Hmm, at least I do see
intel.jam
intel-linux.jam
intel-win.jam

files in the tool directory, where intel alone just automagically
forwards, depending on the OS. But I might just misunderstand what a
toolset name really is.

>> 2) Shouldn't cygwin/mingw rather be modelled as a stdlib property?
>> stdlib=native/cygwin/mingw
>
> No; it has almost nothing to do with the C++ standard library.

I guessed that. It indeed is the runtime lib which is more kind of
target OS. (property rtlib=native,cygwin,mingw ? But target OS I believe
is better.)

> Volodya and I discussed this just now.

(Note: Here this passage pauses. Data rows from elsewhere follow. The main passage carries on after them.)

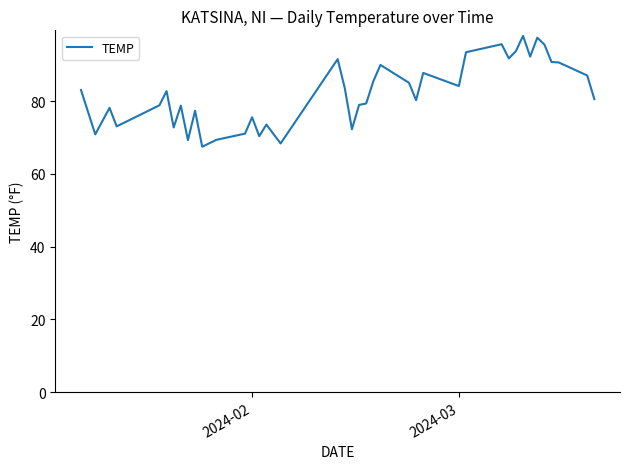

What is the maximum value shown in the chart?

98.0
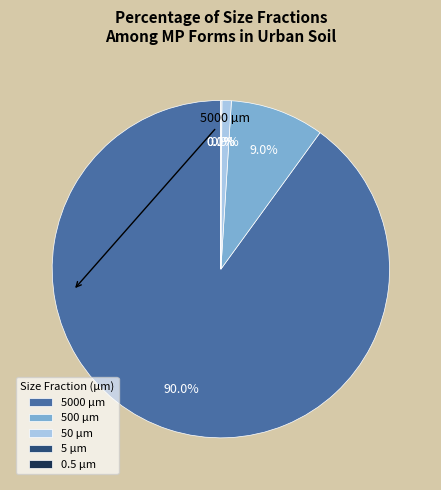

Does any single category account for the majority?

Yes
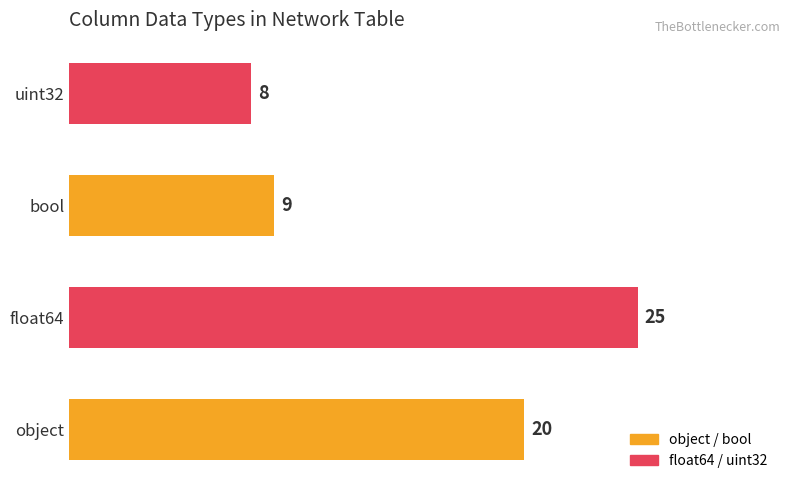

What is the sum of all values?

62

We agree with you about point
> 3. Here's what we came up with, to address this issue.
>
> * -mno-cygwin really should be controlled by target-os. Cygwin and
> Win32 are best viewed as different OSes, since Cygwin provides a
> POSIX API. When using a version of Cygwin GCC that supports
> -mno-cygwin, by default it should target the host OS.

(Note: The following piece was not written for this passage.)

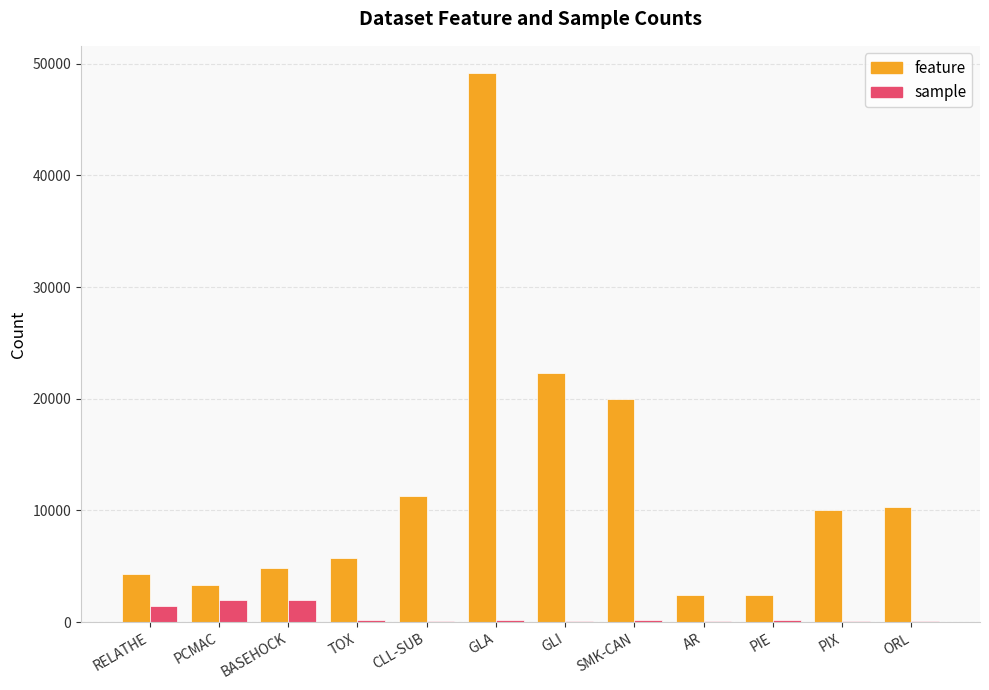

At which label is feature closest to 25775?

GLI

This sounds very reasonable to me.

> That is,
> when building from a cygwin bjam, the default would be not to pass
> -mno-cygwin, and when building from a Win32 bjam,

Sorry don't understand. What exactly do you mean by a "cygwin bjam" or
"win32 bjam"?

What would be the default when I invoke from CMD.EXE (I guess win32
bjam, but could also be cygwin bjam) using C:\Cygwin\bin\g++.exe?

> the default would
> be to pass -mno-cygwin. In either case, the default would be
> overridable by passing target-os=...

Hmm, would this allow e.g

   bjam toolset=gcc-3.4.4-cygwin,gcc-3.4.4 stage

if I want both cygwin and "native" target os?

>
> * If we drop the ability to arbitrarily choose a version string, we
> need a way to identify different configurations of a toolset that
> may have the same version number. For example:
[snipped examples]
> The solution we came up with is to add an optional argument to
> "using" that allows you to create a special toolset subfeature
> on-the-fly, something like:
>
> using gcc : 3.4 : /usr/local/conceptgcc/bin/g++ : conceptgcc ;
>
> This feature could then also be used to identify the toolset on the
> command-line, something like:
>
> bjam toolset=conceptgcc
>

We need something

1) library authors can use to mark up in explicit-failures-markup.xml
2) library authors can use in Jamfiles.

For 1) a kind of simple pattern matching is available. e.g. gcc-cygwin*
(Will the subfeature be visible in this context?)

For 2) a similar substring matching sometimes looks advantageous. But I
do not know if this just would be kind of opening Pandoras box.